Hall no lo veía de un modo tan sencillo. Y volvió la vista hacia Burton, quien respiraba aceleradamente, su pecho subiendo y bajando, sacudido por el terror.

—¿Cuánto rato hace? —preguntó.

Stone levantó la vista hacia un reloj cronometrador. Los relojes cronometradores (stop-cloks, «relojes de parada») eran unos relojes que entraban en funcionamiento automáticamente durante las emergencias. Ahora iban señalando el intervalo desde que se rompió el cierre.

—Cuatro minutos.

—Y Burton vive todavía —murmuró Hall.

—Sí, gracias a Dios. —Y en este punto, Stone arrugó la frente. Se daba cuenta del sentido de las palabras de Hall. Quien se preguntó:

—¿Por qué está vivo todavía?

—El oxígeno…

—Usted mismo ha dicho que no entra aún. ¿Qué es lo que protege a Burton?

En ese mismo instante, Burton decía por el megáfono:

«Oigan. Quiero que hagan una tentativa en mi favor».

Stone abrió la comunicación por el micrófono.

—¿Qué?

«Que prueben la kalocina».

—No. —La reacción de Stone fue inmediata.

«Maldita sea, se trata de mi vida».

—No —repitió Stone.

Hall dijo:

—Quizá deberíamos probar…

—De ningún modo. No nos atrevemos. Ni una sola vez.

La kalocina era, quizá, el secreto americano mejor guardado del último decenio. Se trataba de una droga descubierta por Jensen Pharmaceuticals en la primavera de 1965, producto químico experimental designado como UJ44759W, o, abreviadamente, K-9. Lo habían hallado en el curso de las pruebas habituales a que sometían todos los compuestos nuevos.

Como la mayoría de compañías farmacéuticas, la Jensen ponía a prueba todas sus drogas nuevas desde varios enfoques, sometiendo los compuestos a una batería de test destinados a recoger toda actividad biológica significativa.
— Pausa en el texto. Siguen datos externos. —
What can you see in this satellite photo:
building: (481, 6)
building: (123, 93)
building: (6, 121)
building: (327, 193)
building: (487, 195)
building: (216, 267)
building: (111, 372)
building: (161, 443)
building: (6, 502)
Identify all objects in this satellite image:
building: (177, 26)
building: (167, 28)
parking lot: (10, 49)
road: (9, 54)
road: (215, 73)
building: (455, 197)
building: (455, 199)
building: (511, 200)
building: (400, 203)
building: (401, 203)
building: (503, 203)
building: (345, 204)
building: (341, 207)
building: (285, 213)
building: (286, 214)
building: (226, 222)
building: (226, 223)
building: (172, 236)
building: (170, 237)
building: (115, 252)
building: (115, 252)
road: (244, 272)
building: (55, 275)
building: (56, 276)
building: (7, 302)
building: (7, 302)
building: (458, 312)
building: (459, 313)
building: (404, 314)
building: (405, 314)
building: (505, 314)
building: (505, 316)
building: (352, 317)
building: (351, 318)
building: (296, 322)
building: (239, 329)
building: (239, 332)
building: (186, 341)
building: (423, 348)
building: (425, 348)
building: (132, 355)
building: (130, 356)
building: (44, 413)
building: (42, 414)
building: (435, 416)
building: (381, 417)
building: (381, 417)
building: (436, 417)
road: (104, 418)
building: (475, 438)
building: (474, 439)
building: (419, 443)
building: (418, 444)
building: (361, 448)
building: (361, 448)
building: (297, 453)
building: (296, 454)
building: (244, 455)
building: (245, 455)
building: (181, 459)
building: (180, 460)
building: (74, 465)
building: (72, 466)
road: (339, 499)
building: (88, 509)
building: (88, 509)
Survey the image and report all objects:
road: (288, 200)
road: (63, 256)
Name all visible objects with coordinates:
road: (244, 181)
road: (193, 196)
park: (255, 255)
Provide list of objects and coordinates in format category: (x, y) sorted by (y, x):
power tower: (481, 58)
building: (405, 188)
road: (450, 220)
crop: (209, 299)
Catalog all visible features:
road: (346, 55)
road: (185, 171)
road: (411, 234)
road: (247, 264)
Tales test se realizaban en animales de laboratorio: ratas, perros y monos. Veinticuatro test en total.

La Jensen descubrió una cosa peculiar en la K-9. Inhibía el crecimiento. Si a un animal joven se le administraba la droga, jamás alcanzaba la talla de un adulto.

Este descubrimiento promovió nuevos test, los cuales dieron resultados todavía más intrigantes. La droga, supo la Jensen, inhibía la metaplasia, el paso de las células orgánicas a una forma nueva y extraña, precursora del cáncer. Los de la Jensen se sintieron muy excitados, y sometieron la droga a programas intensivos de estudio.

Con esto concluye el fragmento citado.